Thursday, August 18, 2005

My ideal Candidate for Public Office


Okay, most people don't even remember who he was, plus, he's dead, which is probably a disqualifier, and he was Roman, which is a definite disqualifier, since he doesn't live in the district.
In case you forgot, Cinncinatus was the man called from his plow to lead Rome with autocratic powers until the danger had passed. Afterwards, he returned power to the Senate, and went home to his plow.
Thomas Jefferson once said that "any man who would seek public office is not worthy of it." This from a guy who really wanted to be President, and eventually did become only the third one in our history.
Today, politicians seem to feel the need to work their way up through the ranks. First a school board, then a city councilman, then a state representative, then statewide office followed by national service as either a congressman or a senator.
The first person asked "What are your qualifications?" who can answer, "I am above the minimum age, I reside in the legislative district that I am running from, and I have no legal restrictions that would keep me from serving," has got my vote.
For some reason, we always assume that only people who have worked their way through the system are eligible to serve.
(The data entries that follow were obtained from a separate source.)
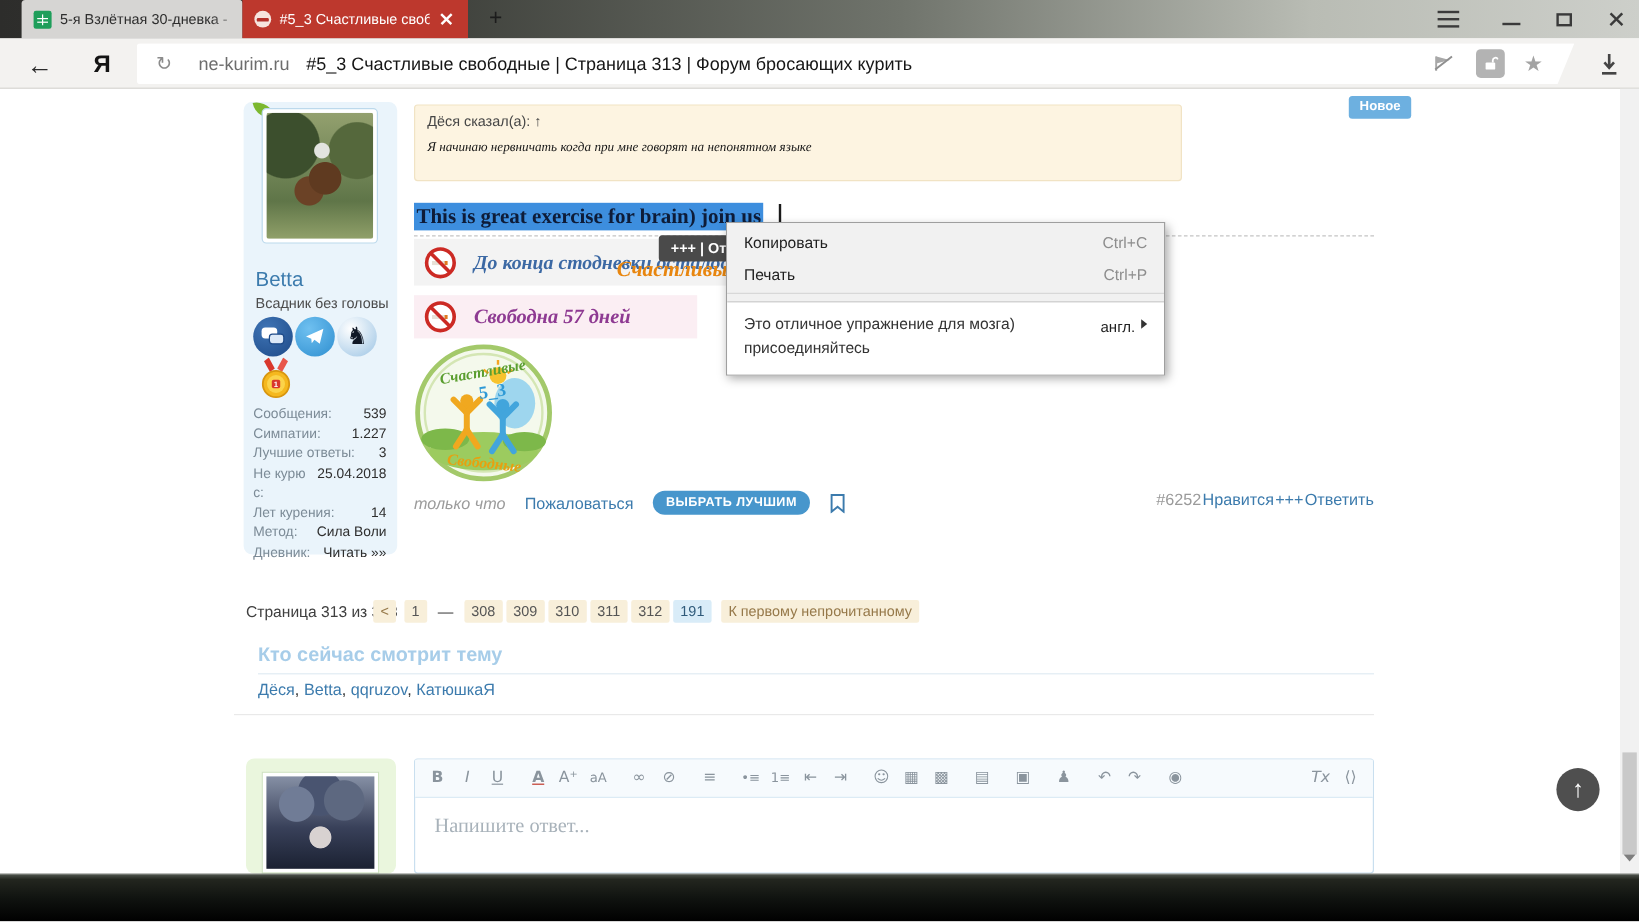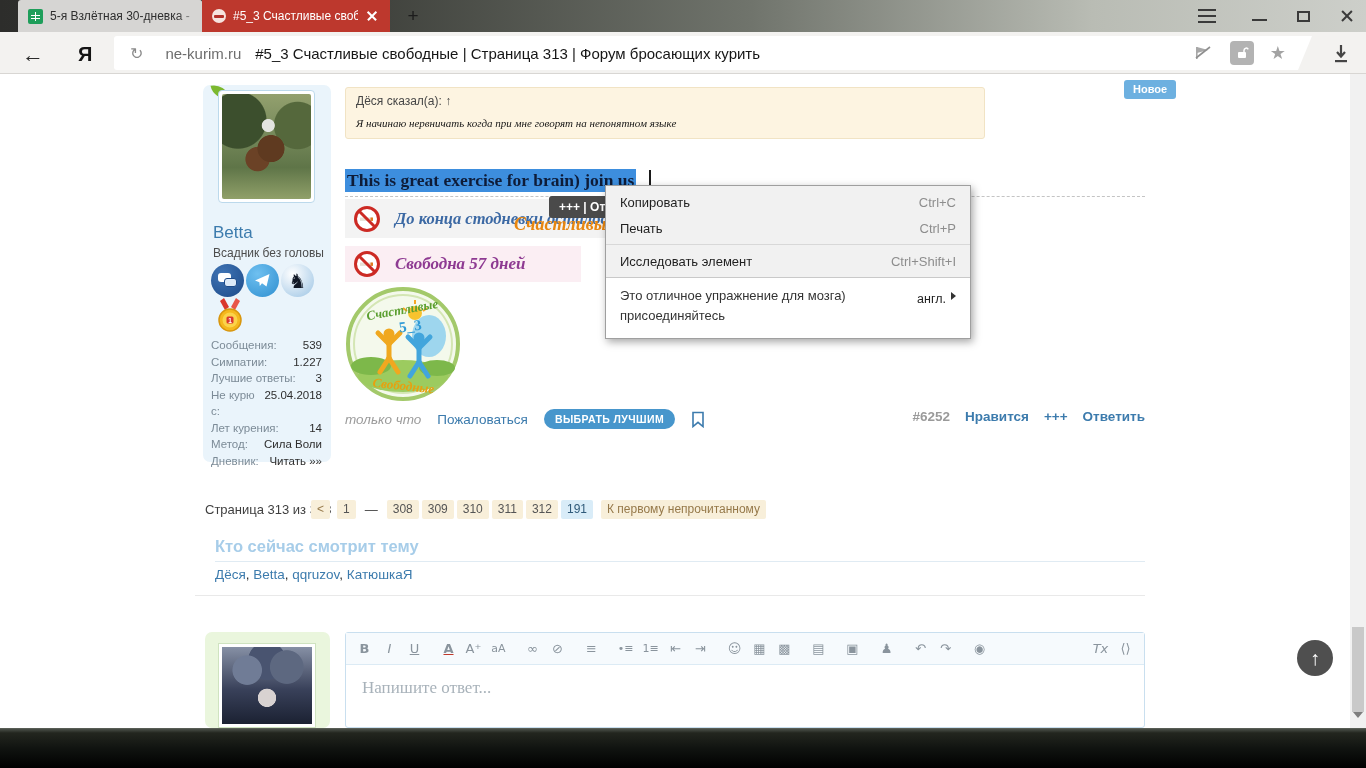--- a/index.html
+++ b/index.html
@@ -74,39 +74,39 @@
   #ic-chat { background:radial-gradient(circle at 35% 30%,#3f74b5,#1d4a88); }
   .bub1 { position:absolute; left:7px; top:9px; width:13px; height:9px; background:#fff; border-radius:3px; }
   .bub2 { position:absolute; left:13px; top:14px; width:13px; height:9px; background:#dce9f7; border-radius:3px; border:1px solid #1d4a88; }
   #ic-telegram { background:radial-gradient(circle at 35% 30%,#6fc0f0,#2f8fd0); }
   #ic-knight { background:radial-gradient(circle at 35% 30%,#ffffff,#9cc4e4); font-size:20px; color:#101826; }
   #medal { left:216px; top:298px; width:28px; height:36px; }
   #stats { left:211px; top:337px; width:111px; font-size:11.5px; }
   .stat-row { display:flex; justify-content:space-between; line-height:16.5px; }
   .stat-row .sl { color:#7c8b97; } .stat-row .sv { color:#2e2e2e; }
 
-  #quote-box { left:345px; top:87px; width:640px; height:52px; background:#fdf4e1; border:1px solid #f1e3c4; border-radius:3px; }
+  #quote-box { left:345px; top:87px; width:640px; height:64px; background:#fdf4e1; border:1px solid #f1e3c4; border-radius:3px; }
   #quote-head { padding:6px 10px 0; font-size:12px; color:#464646; }
   #quote-body { padding:9px 10px 0; font-size:11px; font-style:italic; color:#161616; }
   #sel-line { left:345px; top:169px; font-size:17.5px; font-weight:700; color:#0e1c38; background:#3d8ede; padding:1px 2px; white-space:nowrap; }
   #caret { left:649px; top:170px; width:2px; height:20px; background:#1a1a1a; }
   #dash-sep { left:345px; top:196px; width:800px; border-top:1.6px dashed #c4c4c4; }
   #sig1 { left:345px; top:199px; width:520px; height:39px; background:#f3f3f3; display:flex; align-items:center; }
   .sig-txt1 { margin-left:14px; font-family:"Liberation Serif",serif; font-style:italic; font-weight:700; font-size:16.5px; color:#3c69a4; }
   #sig-orange { left:514px; top:214px; font-family:"Liberation Serif",serif; font-style:italic; font-weight:700; font-size:18px; color:#e8860f; z-index:3; }
   #hover-tip { left:549px; top:196px; background:#4a4a4a; color:#fff; font-size:12px; font-weight:700; padding:4px 10px; border-radius:3px; z-index:5; white-space:nowrap; width:120px; overflow:hidden; }
   #sig2 { left:345px; top:246px; width:236px; height:36px; background:#fbeef3; display:flex; align-items:center; }
   .sig-txt2 { margin-left:14px; font-family:"Liberation Serif",serif; font-style:italic; font-weight:700; font-size:17px; color:#8e3a92; }
   .nosmoke { margin-left:8px; flex:none; }
   #emblem { left:345px; top:286px; }
 
   #post-foot-l { left:345px; top:409px; display:flex; align-items:center; gap:16px; font-size:13.5px; }
   #foot-time { color:#9b9b9b;font-style:italic; }
   #pick-pill { background:#4796cc; color:#fff; font-size:10.5px; font-weight:700; letter-spacing:.4px; padding:4px 11px; border-radius:10px; }
-  #post-foot-r { right:221px; top:409px; display:flex; gap:15px; font-size:13.5px;font-weight:bold; }
+  #post-foot-r { right:221px; top:409px; display:flex; gap:1px; font-size:13.5px; }
   #post-num { color:#9a9a9a; }
 
   
   #ctx { left:605px; top:185px; width:366px; z-index:40; background:#fff; border:1px solid #9f9f9f; box-shadow:2px 3px 8px rgba(0,0,0,.35); }
   #ctx-top { background:#f1f1f1; padding:3px 0; }
   .cm-row { height:26px; display:flex; justify-content:space-between; align-items:center; padding:0 14px; font-size:13px; color:#1f1f1f; white-space:nowrap; }
   .cm-sc { color:#8d8d8d; }
   .cm-long { font-size:11.6px; letter-spacing:-.1px; }
   .cm-sep { border-top:1px solid #d8d8d8; margin:3px 0; }
   #ctx-bottom { border-top:1px solid #c9c9c9; background:#fff; padding-bottom:13px; }
@@ -407,24 +407,20 @@
     <div id="ctx-top">
       <div class="cm-row">
         <span>Копировать</span>
         <span class="cm-sc">Ctrl+C</span>
       </div>
       <div class="cm-row">
         <span>Печать</span>
         <span class="cm-sc">Ctrl+P</span>
       </div>
       <div class="cm-sep"></div>
-      <div class="cm-row">
-        <span>Исследовать элемент</span>
-        <span class="cm-sc">Ctrl+Shift+I</span>
-      </div>
     </div>
     <div id="ctx-bottom">
       <div id="tr-row">
         <div id="tr-text">Это отличное упражнение для мозга) присоединяйтесь</div>
         <div id="tr-lang">
           <span>англ.</span>
           <span class="tri-r"></span>
         </div>
       </div>
     </div>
Why do we not select those people that have succeeded in life, either professionally, or personally, who assume the duty of serving their fellow citizens, and would gladly go back to their own lives after their service is over?
I know that the argument for a professional class of politicians is that they have knowledge in how to make the system work. However, it has always been my experience that I have gotten more done when I did not know that I couldn't do something. Reminds me of when I was 12 and in the Boy Scouts. Up to that time, I could easily draw two cards to fill an inside straight. It was only after I read a book on the statistical improbablility of that happening, that I was never able to do it again.
Every political entity has a staff that has been in residence for quite a while. They can assist the politician, but they are hindered in their approach to new and creative ideas.
A profesional politician is suspect in my mind, because their own election or reelection becomes more important than the service to their fellow citizens. I would like to support a politician who if elected could say, "Okay, but just for a little while." Or, if they lost, could say "thank God, now I can go back to my life."
I always wanted to run for governor on the platform that if I was elected, I would not go anywhere near Helena. Unfortunately, it is the law that the Governor has to reside in Helena. Helena. Have you ever been there? Why on earth would anyone voluntarily live there? Okay, maybe if you had a pre-release center, the convicts wouldn't have a choice, but to voluntarily want to go there? Right off the bat, you are suspect in your sanity, in my mind anyway.
Washington is even worse. If you ever spent anytime in the DC area, you understand why Congress takes August off. The crowds, the lack of open space, and the egomaniacs who reside there do not make it any kind of place that I would want to live in.
When I was in the Army, you could always tell the General Staff bastards that came from the Pentagon. They had an attitude that just reeked of condecension, even though we were on the front lines, and they were safely ensconced in their protective cocoons of self importance.
I saw it in the politicians that were sent to Washington as well. There were so many toadies who were only too willing to bow and scrape before someone because they had Congressman or Senator in front of their father's name. The worst thing was that the politicians seemed to assume that it was their inherent right to have these toadies. Someone who has already succeeded in life is less lilely to think that they are more than they know that they are.
So, let's hear it for the common man or woman, who would serve if necessary, but has already had a full life, and doesn't need the headache if they aren't selected.

1 comment:

Wulfgar said...

As someone who does know who Cincinnatus was, I gotta say: Good call.